### REQUIRED WORK
All lines from the one containing "civilnom društvu. Pravdabl.com" through the last line below must be duplicated exactly, with nothing outside that span.
[[ RECORDS FOR THE TASK open ]]
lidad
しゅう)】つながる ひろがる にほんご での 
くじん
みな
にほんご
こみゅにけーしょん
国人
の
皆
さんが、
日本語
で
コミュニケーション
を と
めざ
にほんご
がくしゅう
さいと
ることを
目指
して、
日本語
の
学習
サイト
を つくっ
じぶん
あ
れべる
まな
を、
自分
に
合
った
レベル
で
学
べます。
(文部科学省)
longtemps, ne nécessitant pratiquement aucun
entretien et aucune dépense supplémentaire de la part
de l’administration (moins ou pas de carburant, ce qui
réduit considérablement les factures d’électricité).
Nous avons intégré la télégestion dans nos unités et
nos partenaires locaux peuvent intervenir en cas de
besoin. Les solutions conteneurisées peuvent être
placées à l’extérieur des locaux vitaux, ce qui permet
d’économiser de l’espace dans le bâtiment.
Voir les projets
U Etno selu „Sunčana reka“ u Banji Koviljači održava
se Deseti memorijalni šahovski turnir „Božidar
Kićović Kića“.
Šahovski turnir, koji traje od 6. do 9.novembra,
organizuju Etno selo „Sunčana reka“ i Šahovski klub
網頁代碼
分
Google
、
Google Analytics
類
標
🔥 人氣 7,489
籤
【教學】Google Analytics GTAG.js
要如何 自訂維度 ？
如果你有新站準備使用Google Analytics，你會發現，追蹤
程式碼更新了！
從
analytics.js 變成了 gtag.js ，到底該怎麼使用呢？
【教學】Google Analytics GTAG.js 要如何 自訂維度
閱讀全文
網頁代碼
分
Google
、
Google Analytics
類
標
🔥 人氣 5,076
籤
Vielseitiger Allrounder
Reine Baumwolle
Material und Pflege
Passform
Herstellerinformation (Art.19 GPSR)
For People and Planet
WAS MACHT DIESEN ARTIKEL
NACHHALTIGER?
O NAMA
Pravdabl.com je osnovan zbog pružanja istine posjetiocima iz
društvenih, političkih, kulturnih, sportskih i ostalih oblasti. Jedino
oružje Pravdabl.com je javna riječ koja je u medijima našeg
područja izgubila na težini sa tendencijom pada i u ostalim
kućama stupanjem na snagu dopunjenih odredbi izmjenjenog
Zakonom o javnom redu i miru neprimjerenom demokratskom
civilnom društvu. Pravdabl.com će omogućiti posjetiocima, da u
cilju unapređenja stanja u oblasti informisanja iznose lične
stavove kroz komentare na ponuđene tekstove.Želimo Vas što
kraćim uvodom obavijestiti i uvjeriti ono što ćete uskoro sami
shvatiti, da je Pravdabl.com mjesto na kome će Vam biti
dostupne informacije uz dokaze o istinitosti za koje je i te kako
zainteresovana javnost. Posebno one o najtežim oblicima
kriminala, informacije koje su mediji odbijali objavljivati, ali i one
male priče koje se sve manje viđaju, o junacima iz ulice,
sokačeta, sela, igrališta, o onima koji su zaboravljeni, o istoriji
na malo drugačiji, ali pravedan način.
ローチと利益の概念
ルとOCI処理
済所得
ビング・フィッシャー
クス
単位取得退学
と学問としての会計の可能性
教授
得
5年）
[[ RECORDS FOR THE TASK closed ]]
### ANSWER TO THE PROBLEM
civilnom društvu. Pravdabl.com će omogućiti posjetiocima, da u
cilju unapređenja stanja u oblasti informisanja iznose lične
stavove kroz komentare na ponuđene tekstove.Želimo Vas što
kraćim uvodom obavijestiti i uvjeriti ono što ćete uskoro sami
shvatiti, da je Pravdabl.com mjesto na kome će Vam biti
dostupne informacije uz dokaze o istinitosti za koje je i te kako
zainteresovana javnost. Posebno one o najtežim oblicima
kriminala, informacije koje su mediji odbijali objavljivati, ali i one
male priče koje se sve manje viđaju, o junacima iz ulice,
sokačeta, sela, igrališta, o onima koji su zaboravljeni, o istoriji
na malo drugačiji, ali pravedan način.
ローチと利益の概念
ルとOCI処理
済所得
ビング・フィッシャー
クス
単位取得退学
と学問としての会計の可能性
教授
得
5年）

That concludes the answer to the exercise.